Skip to main content

Table 1 Workflow to create a dataset of annotated images to be used for machine learning applications

From: Image annotation and curation in radiology: an overview for machine learning practitioners

Step

Description

Definition of the data of interest

Specifying what kind of data should be collected and annotated for the project, in terms of imaging modality, protocol, anatomy, pathology, and clinical question that are relevant for the application.
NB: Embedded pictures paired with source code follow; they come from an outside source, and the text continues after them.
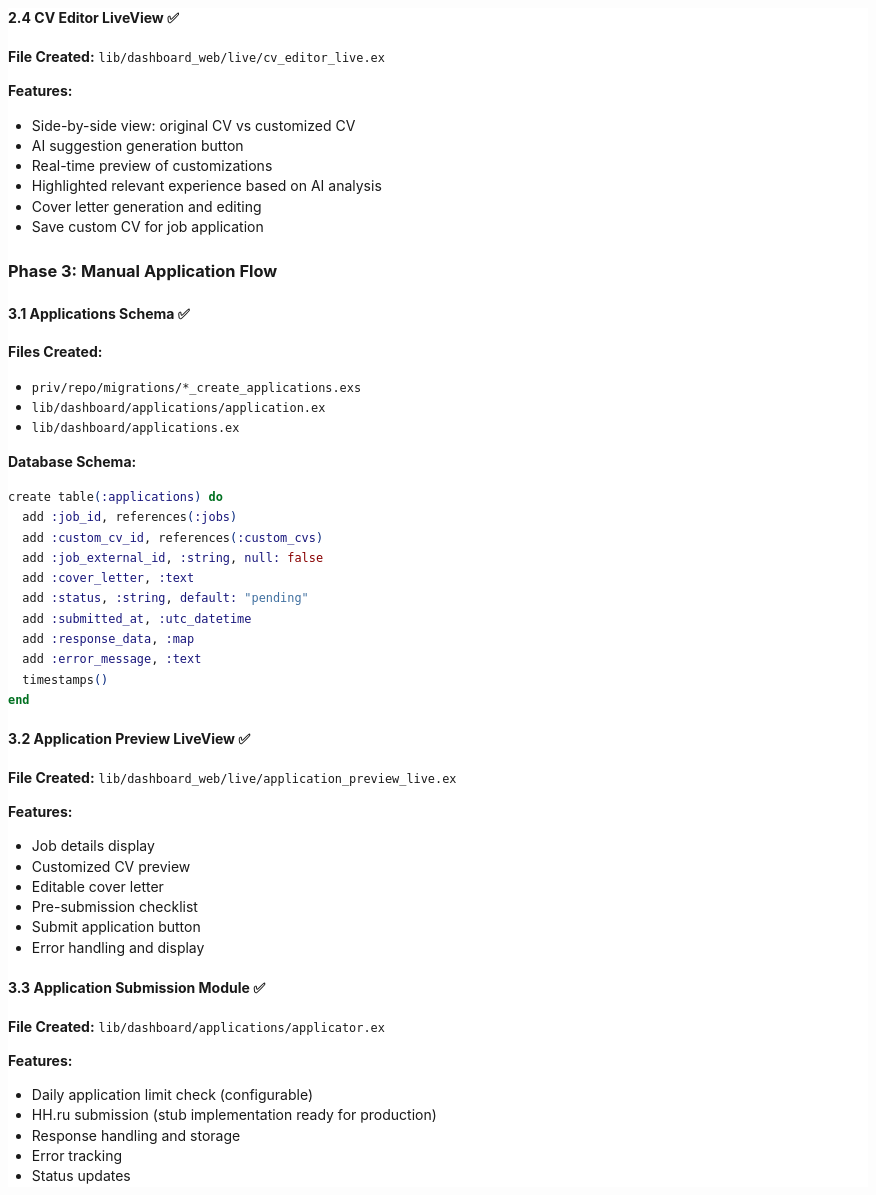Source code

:#### 2.4 CV Editor LiveView ✅
**File Created:** `lib/dashboard_web/live/cv_editor_live.ex`

**Features:**
- Side-by-side view: original CV vs customized CV
- AI suggestion generation button
- Real-time preview of customizations
- Highlighted relevant experience based on AI analysis
- Cover letter generation and editing
- Save custom CV for job application

### Phase 3: Manual Application Flow

#### 3.1 Applications Schema ✅
**Files Created:**
- `priv/repo/migrations/*_create_applications.exs`
- `lib/dashboard/applications/application.ex`
- `lib/dashboard/applications.ex`

**Database Schema:**
```elixir
create table(:applications) do
  add :job_id, references(:jobs)
  add :custom_cv_id, references(:custom_cvs)
  add :job_external_id, :string, null: false
  add :cover_letter, :text
  add :status, :string, default: "pending"
  add :submitted_at, :utc_datetime
  add :response_data, :map
  add :error_message, :text
  timestamps()
end
```

#### 3.2 Application Preview LiveView ✅
**File Created:** `lib/dashboard_web/live/application_preview_live.ex`

**Features:**
- Job details display
- Customized CV preview
- Editable cover letter
- Pre-submission checklist
- Submit application button
- Error handling and display

#### 3.3 Application Submission Module ✅
**File Created:** `lib/dashboard/applications/applicator.ex`

**Features:**
- Daily application limit check (configurable)
- HH.ru submission (stub implementation ready for production)
- Response handling and storage
- Error tracking
- Status updates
Data collection and de-identification

Acquiring the imaging data from the source, such as a PACS system, a DICOM server, or a public repository. The data should be representative of the target population and environment. Data must be de-identified by removing any personal or sensitive information that can identify the patients or the institutions. Compliance with the ethical and legal regulations, such as HIPAA or GDPR, must be ensured.

Annotation

Labelling the data with the information that is needed for the machine learning task, such as bounding boxes, polygons, masks, or tags. A standard protocol or guideline for annotation should be followed. The annotation must be accurate, consistent, and complete. Either custom computer programs or existing software, free or proprietary, may be used to facilitate this process.

Curation

Reviewing and validating the annotated data and resolving any errors or discrepancies. Multiple experts or consensus methods to check the quality and reliability of the annotation may be employed. Software tools can be used to manage and monitor the annotation process.

Storage

Storing and organising the annotated data in a format that is suitable for machine learning, such as DICOM, NIfTI, or PNG. Data must be secure and accessible for the machine learning framework and model. Specific software tools can be employed to track and version the data.